LLNL / RAJA

RAJA Performance Portability Layer (C++)
BSD 3-Clause "New" or "Revised" License
450 stars 102 forks source link

MultiReducer and Reducer Design #1648

Open MrBurmark opened 1 month ago

MrBurmark commented 1 month ago

There are some thoughts that I wanted to capture while thinking about designing and testing multi reducers.

I'm currently designing around a multi-reducer interface that looks like this.

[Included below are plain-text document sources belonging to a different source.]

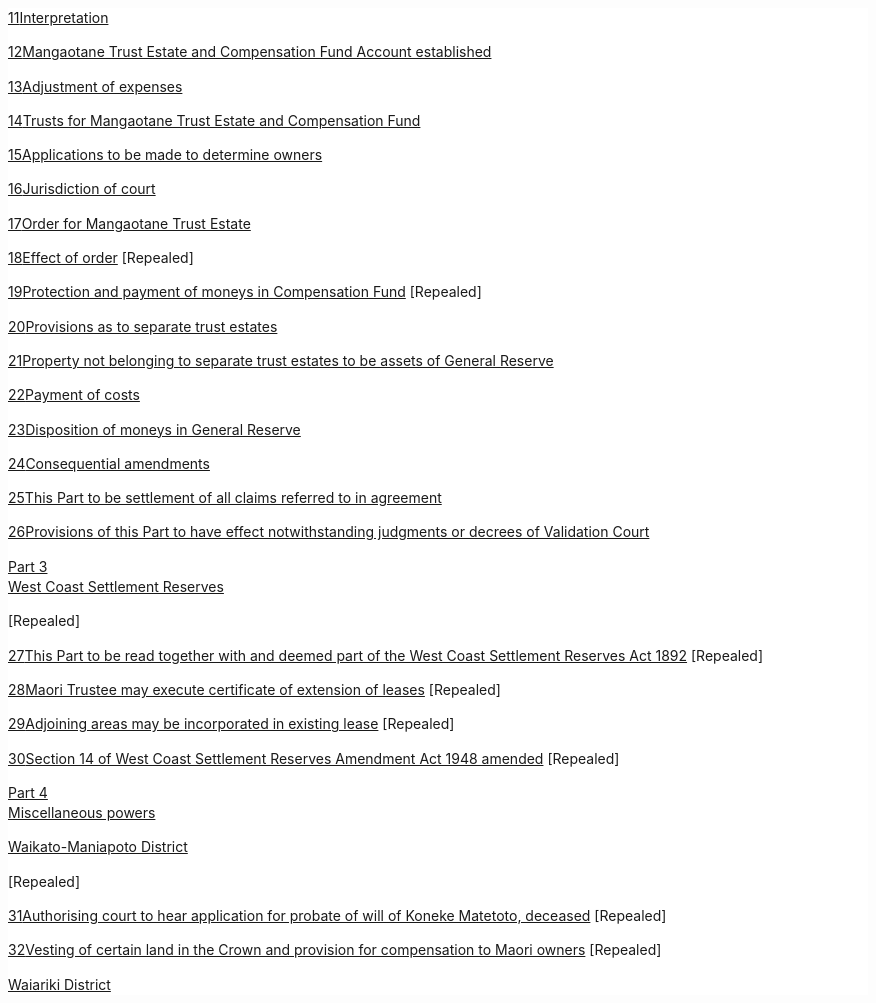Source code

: [11][14][][14][Interpretation][14]

[12][15][][15][Mangaotane Trust Estate and Compensation Fund Account established][15]

[13][16][][16][Adjustment of expenses][16]

[14][17][][17][Trusts for Mangaotane Trust Estate and Compensation Fund][17]

[15][18][][18][Applications to be made to determine owners][18]

[16][19][][19][Jurisdiction of court][19]

[17][20][][20][Order for Mangaotane Trust Estate][20]

[18][21][][21][Effect of order][21] \[Repealed\]

[19][22][][22][Protection and payment of moneys in Compensation Fund][22] \[Repealed\]

[20][23][][23][Provisions as to separate trust estates][23]

[21][24][][24][Property not belonging to separate trust estates to be assets of General Reserve][24]

[22][25][][25][Payment of costs][25]

[23][26][][26][Disposition of moneys in General Reserve][26]

[24][27][][27][Consequential amendments][27]

[25][28][][28][This Part to be settlement of all claims referred to in agreement][28]

[26][29][][29][Provisions of this Part to have effect notwithstanding judgments or decrees of Validation Court][29]

[Part 3][30]  
[West Coast Settlement Reserves][30]

\[Repealed\]

[27][31][][31][This Part to be read together with and deemed part of the West Coast Settlement Reserves Act 1892][31] \[Repealed\]

[28][32][][32][Maori Trustee may execute certificate of extension of leases][32] \[Repealed\]

[29][33][][33][Adjoining areas may be incorporated in existing lease][33] \[Repealed\]

[30][34][][34][Section 14 of West Coast Settlement Reserves Amendment Act 1948 amended][34] \[Repealed\]

[Part 4][35]  
[Miscellaneous powers][35]

[Waikato-Maniapoto District][36]

\[Repealed\]

[31][37][][37][Authorising court to hear application for probate of will of Koneke Matetoto, deceased][37] \[Repealed\]

[32][38][][38][Vesting of certain land in the Crown and provision for compensation to Maori owners][38] \[Repealed\]

[Waiariki District][39]


[0]: http://www.legislation.govt.nz/act/public/1951/0075/latest/link.aspx?id=DLM195466
[1]: http://www.legislation.govt.nz/act/public/1951/0075/latest/whole.html#DLM264195
[2]: http://www.legislation.govt.nz/act/public/1951/0075/latest/whole.html#DLM264197
[3]: http://www.legislation.govt.nz/act/public/1951/0075/latest/whole.html#DLM264198
[4]: http://www.legislation.govt.nz/act/public/1951/0075/latest/whole.html#DLM264199
[5]: http://www.legislation.govt.nz/act/public/1951/0075/latest/whole.html#DLM264500
[6]: http://www.legislation.govt.nz/act/public/1951/0075/latest/whole.html#DLM264502
[7]: http://www.legislation.govt.nz/act/public/1951/0075/latest/whole.html#DLM264504
[8]: http://www.legislation.govt.nz/act/public/1951/0075/latest/whole.html#DLM264506
[9]: http://www.legislation.govt.nz/act/public/1951/0075/latest/whole.html#DLM264508
[10]: http://www.legislation.govt.nz/act/public/1951/0075/latest/whole.html#DLM264510
[11]: http://www.legislation.govt.nz/act/public/1951/0075/latest/whole.html#DLM264512
[12]: http://www.legislation.govt.nz/act/public/1951/0075/latest/whole.html#DLM264514
[13]: http://www.legislation.govt.nz/act/public/1951/0075/latest/whole.html#DLM264515
[14]: http://www.legislation.govt.nz/act/public/1951/0075/latest/whole.html#DLM264516
[15]: http://www.legislation.govt.nz/act/public/1951/0075/latest/whole.html#DLM264517
[16]: http://www.legislation.govt.nz/act/public/1951/0075/latest/whole.html#DLM264518
[17]: http://www.legislation.govt.nz/act/public/1951/0075/latest/whole.html#DLM264519
[18]: http://www.legislation.govt.nz/act/public/1951/0075/latest/whole.html#DLM264520
[19]: http://www.legislation.govt.nz/act/public/1951/0075/latest/whole.html#DLM264521
[20]: http://www.legislation.govt.nz/act/public/1951/0075/latest/whole.html#DLM264522
[21]: http://www.legislation.govt.nz/act/public/1951/0075/latest/whole.html#DLM264523
[22]: http://www.legislation.govt.nz/act/public/1951/0075/latest/whole.html#DLM264525
[23]: http://www.legislation.govt.nz/act/public/1951/0075/latest/whole.html#DLM264527
[24]: http://www.legislation.govt.nz/act/public/1951/0075/latest/whole.html#DLM264528
[25]: http://www.legislation.govt.nz/act/public/1951/0075/latest/whole.html#DLM264529
[26]: http://www.legislation.govt.nz/act/public/1951/0075/latest/whole.html#DLM264530
[27]: http://www.legislation.govt.nz/act/public/1951/0075/latest/whole.html#DLM264531
[28]: http://www.legislation.govt.nz/act/public/1951/0075/latest/whole.html#DLM264532
[29]: http://www.legislation.govt.nz/act/public/1951/0075/latest/whole.html#DLM264533
[30]: http://www.legislation.govt.nz/act/public/1951/0075/latest/whole.html#DLM264534
[31]: http://www.legislation.govt.nz/act/public/1951/0075/latest/whole.html#DLM264535
[32]: http://www.legislation.govt.nz/act/public/1951/0075/latest/whole.html#DLM264537
[33]: http://www.legislation.govt.nz/act/public/1951/0075/latest/whole.html#DLM264539
[34]: http://www.legislation.govt.nz/act/public/1951/0075/latest/whole.html#DLM264541
[35]: http://www.legislation.govt.nz/act/public/1951/0075/latest/whole.html#DLM264543
[36]: http://www.legislation.govt.nz/act/public/1951/0075/latest/whole.html#DLM4771716
[37]: http://www.legislation.govt.nz/act/public/1951/0075/latest/whole.html#DLM264544
[38]: http://www.legislation.govt.nz/act/public/1951/0075/latest/whole.html#DLM264546
[39]: http://www.legislation.govt.nz/act/public/1951/0075/latest/whole.html#DLM4771717
[40]: http://www.legislation.govt.nz/act/public/1951/0075/latest/whole.html#DLM264548
[41]: http://www.legislation.govt.nz/act/public/1951/0075/latest/whole.html#DLM264549
[42]: http://www.legislation.govt.nz/act/public/1951/0075/latest/whole.html#DLM4771718
[43]: http://www.legislation.govt.nz/act/public/1951/0075/latest/whole.html#DLM264551
[44]: http://www.legislation.govt.nz/act/public/1951/0075/latest/whole.html#DLM264553
[45]: http://www.legislation.govt.nz/act/public/1951/0075/latest/whole.html#DLM4817800
[46]: http://www.legislation.govt.nz/act/public/1951/0075/latest/whole.html#DLM264554
[47]: http://www.legislation.govt.nz/act/public/1951/0075/latest/whole.html#DLM264556
[48]: http://www.legislation.govt.nz/act/public/1951/0075/latest/whole.html#DLM264557
[49]: http://www.legislation.govt.nz/act/public/1951/0075/latest/whole.html#DLM264559
[50]: http://www.legislation.govt.nz/act/public/1951/0075/latest/whole.html#DLM264561
[51]: http://www.legislation.govt.nz/act/public/1951/0075/latest/whole.html#DLM264562
[52]: http://www.legislation.govt.nz/act/public/1951/0075/latest/link.aspx?id=DLM289714
[53]: http://www.legislation.govt.nz/act/public/1951/0075/latest/link.aspx?id=DLM282964
[54]: http://www.legislation.govt.nz/act/public/1951/0075/latest/link.aspx?id=DLM288313
[55]: http://www.legislation.govt.nz/act/public/1951/0075/latest/link.aspx?id=DLM210360
[56]: http://www.legislation.govt.nz/act/public/1951/0075/latest/link.aspx?id=DLM259799
[57]: http://www.legislation.govt.nz/act/public/1951/0075/latest/link.aspx?id=DLM246239
[58]: http://www.legislation.govt.nz/act/public/1951/0075/latest/whole.html#DLM4771720
[59]: http://www.legislation.govt.nz/act/public/1951/0075/latest/whole.html#DLM4804039
[60]: http://www.legislation.govt.nz/act/public/1951/0075/latest/link.aspx?id=DLM396118
[61]: http://www.legislation.govt.nz/act/public/1951/0075/latest/link.aspx?id=DLM380572
[62]: http://www.legislation.govt.nz/act/public/1951/0075/latest/whole.html#DLM4804041
[63]: http://www.legislation.govt.nz/act/public/1951/0075/latest/link.aspx?id=DLM290472
[64]: http://www.legislation.govt.nz/act/public/1951/0075/latest/link.aspx?id=DLM294765
[65]: http://www.legislation.govt.nz/act/public/1951/0075/latest/link.aspx?id=DLM236478
[66]: http://www.legislation.govt.nz/act/public/1951/0075/latest/link.aspx?id=DLM236497
[67]: http://www.legislation.govt.nz/act/public/1951/0075/latest/link.aspx?id=DLM241770
[68]: http://www.legislation.govt.nz/act/public/1951/0075/latest/link.aspx?id=DLM254480
[69]: http://www.legislation.govt.nz/act/public/1951/0075/latest/link.aspx?id=DLM3608913
[70]: http://www.legislation.govt.nz/act/public/1951/0075/latest/link.aspx?id=DLM98297
[71]: http://www.pco.parliament.govt.nz/reprints/
[72]: http://www.legislation.govt.nz/act/public/1951/0075/latest/link.aspx?id=DLM195439
[73]: http://www.pco.parliament.govt.nz/editorial-conventions/
[74]: http://www.legislation.govt.nz/act/public/1951/0075/latest/link.aspx?id=DLM195468
[75]: http://www.legislation.govt.nz/act/public/1951/0075/latest/link.aspx?id=DLM195470
[76]: http://www.legislation.govt.nz/act/public/1951/0075/latest/link.aspx?id=DLM3335276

using reduce_policy = RAJA::seq_multi_reduce;
using exec_policy = RAJA::seq_exec;

RAJA::Index_type N = 100;
size_t num_bins = 10;
const int* bins = ...;
const double* data = ...;
double* sums = ...;

// Constructor taking num_bins and initializing all bins to the identity of the operator (in this case 0)
RAJA::MultiReduceSum<reduce_policy , double> multi_reduce_sum(num_bins);

RAJA::forall<exec_policy>(RAJA::RangeSegment(0, N), [=](RAJA::Index_type i) {
  multi_reduce_sum[bins[i]] += data[i];
});

// get each value individually
for (size_t bin = 0; bin < num_bins; ++bin) {
  sums[bin] = multi_reduce_sum.get(bin) ;
}
// or get all values in one call put into the values referenced by an iterator
multi_reduce_sum.get_all(sums);

multi_reduce_sum.reset();
// should we have a constructor that takes num_bins and an initial value to copy to each bin?
double init_value = 1;
RAJA::MultiReduceSum<reduce_policy , double> multi_reduce_sum(num_bins, init_value);

// should we have a constructor that takes num_bins and an iterator to initial values?
const double* init_values = ...;
RAJA::MultiReduceSum<reduce_policy , double> multi_reduce_sum(num_bins, init_values);

// should we have a constructor that takes a container to get num_bins and initial_values?
const std::vector<double> container_of_init_values(...);
RAJA::MultiReduceSum<reduce_policy , double> multi_reduce_sum(container_of_init_values);
// what should accumulating to a bin look like?
multi_reduce_sum[bins[i]] += data[i];
multi_reduce_sum(bins[i]) += data[i];
multi_reduce_sum.add(bins[i], data[i]);
// What should the interface to get the final values look like?
for (size_t bin = 0; bin < num_bins; ++bin) {

  // use get with a bin number to get each value individually?
  sums[bin] = multi_reduce_sum.get(bin) ;

  // allow the reference returned by indexing to implicitly cast to a value, similar to normal reducers?
  sums[bin] = multi_reduce_sum[bin] ;

}

// Should the multi reduce object act like a container?
for (auto const& val : multi_reduce_sum) { ... }
// Should there be an interface to get all of the final values at once and what should it look like?

// use a function that assigns each of the values to an output iterator?
multi_reduce_sum.get_all(sums);

// use a function to get a view of all the values in the multi-reducer?
auto view = multi_reduce_sum.get_all();
// should reset allow you to change the number of bins?
size_t new_num_bins = 14;
multi_reduce_sum.reset(new_num_bins);
rhornung67 commented 1 month ago

Please move the items about the current state of reduction tests to a separate issue. Then we will address those in a separate PR.

MrBurmark commented 1 month ago

Moved to #1649.

artv3 commented 1 month ago

I think this is great, but I do wonder if maybe the development should happen within the new reducer interface to start motivating folks to transition over.

MrBurmark commented 1 month ago

I'm of two minds on that because there are some simplifications and optimizations that could be applied with the new reducer implementation, but I haven't actually started using the new reduction interface and I'd like to start using the quickly when it is completed.